**Trecho do texto**

O Benefício de Prestação Continuada – BPC

O BPC é um benefício pessoal, não vitalício, não contributivo e intransferível, que

assegura mínimo social e proteção social à população idosa e às pessoas com

deficiência em situação de pobreza.

Ele consiste no pagamento de uma renda básica mensal no valor de um salário-mínimo

às pessoas com 65 anos ou mais de idade e às pessoas com deficiência, de qualquer

idade, incapacitantes para a vida independente e para o trabalho, onde em ambos os

casos a renda mensal bruta familiar per capita seja inferior a ¼ do salário-mínimo

vigente.

Atualmente, 4,3 milhões de pessoas recebem o BPC, sendo 45% de pessoas idosas e

55% de pessoas com deficiência, nesta inclusas crianças e adolescentes – cerca de

500 mil.

**Tarefas**
A. Responda com base no trecho sobre o BPC:
(i) Qual é o valor da renda mensal paga pelo benefício?
(ii) A partir de que idade as pessoas idosas podem receber o BPC?
(iii) Quantas pessoas recebem o BPC atualmente?
B. Escreva a continuação do trecho sobre o BPC, começando logo após a última frase apresentada.

**Seção de dados**
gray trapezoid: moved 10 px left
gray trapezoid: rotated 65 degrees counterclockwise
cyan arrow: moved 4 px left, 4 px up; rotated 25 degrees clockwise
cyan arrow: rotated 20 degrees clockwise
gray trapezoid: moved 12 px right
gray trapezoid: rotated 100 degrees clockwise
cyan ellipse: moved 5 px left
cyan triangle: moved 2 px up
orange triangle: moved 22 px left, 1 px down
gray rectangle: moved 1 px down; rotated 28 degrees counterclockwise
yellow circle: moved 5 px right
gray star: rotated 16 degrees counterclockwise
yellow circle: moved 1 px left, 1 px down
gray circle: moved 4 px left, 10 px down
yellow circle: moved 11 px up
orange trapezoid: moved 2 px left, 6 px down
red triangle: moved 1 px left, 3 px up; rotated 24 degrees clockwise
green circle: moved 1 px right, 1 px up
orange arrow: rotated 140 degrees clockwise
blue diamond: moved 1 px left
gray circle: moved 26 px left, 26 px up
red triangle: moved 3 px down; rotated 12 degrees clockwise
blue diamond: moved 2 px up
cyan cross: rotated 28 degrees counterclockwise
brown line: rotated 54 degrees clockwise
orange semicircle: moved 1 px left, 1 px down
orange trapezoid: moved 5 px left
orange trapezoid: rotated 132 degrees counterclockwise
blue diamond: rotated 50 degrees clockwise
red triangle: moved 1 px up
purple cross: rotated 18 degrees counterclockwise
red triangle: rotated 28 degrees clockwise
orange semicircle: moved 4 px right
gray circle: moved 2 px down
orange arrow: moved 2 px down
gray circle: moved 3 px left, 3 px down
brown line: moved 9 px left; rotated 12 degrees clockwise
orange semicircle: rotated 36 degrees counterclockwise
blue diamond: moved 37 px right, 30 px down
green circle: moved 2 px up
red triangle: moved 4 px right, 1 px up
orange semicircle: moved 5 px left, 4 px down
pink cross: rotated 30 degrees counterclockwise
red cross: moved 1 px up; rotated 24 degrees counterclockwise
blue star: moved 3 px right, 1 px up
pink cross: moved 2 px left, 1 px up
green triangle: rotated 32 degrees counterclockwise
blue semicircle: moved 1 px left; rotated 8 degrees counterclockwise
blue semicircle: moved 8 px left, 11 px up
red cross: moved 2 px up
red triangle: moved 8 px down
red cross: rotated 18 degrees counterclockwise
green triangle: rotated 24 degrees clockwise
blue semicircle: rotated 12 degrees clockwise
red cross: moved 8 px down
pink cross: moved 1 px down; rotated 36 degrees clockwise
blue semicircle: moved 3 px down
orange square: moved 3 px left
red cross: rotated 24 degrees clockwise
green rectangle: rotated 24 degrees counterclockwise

**Respostas**
A.
(i) Um salário-mínimo.
(ii) A partir de 65 anos.
(iii) 4,3 milhões de pessoas.

B.
O Programa BPC na Escola tem mudado a realidade de milhares de pessoas nos

últimos oito anos, alavancando o patamar de inclusão e permanência na escola das

crianças, adolescentes e jovens com deficiência beneficiários.

Já o Programa BPC Trabalho tem construído a oferta de apoios para assegurar a

jovens e adultos com deficiência o direito à socialização, qualificação profissional e a

oportunidades de participação no mundo do trabalho.

2.2. Fragilidades - Desafios

Uma análise isenta que se faça a respeito da trajetória das ações públicas e seus

impactos sobre a qualidade de vida das crianças e adolescentes, há de registrar

excepcionais avanços como vimos.

Mas, muitos meninos e meninas estão sendo deixados para trás, e, muita omissão dos

serviços públicos e das famílias tem sido identificada, com seus penosos danos aos

direitos fundamentais destas crianças brasileiras.

Vejamos alguns indicativos práticos desta fragilidade das políticas públicas na

implementação do ECA.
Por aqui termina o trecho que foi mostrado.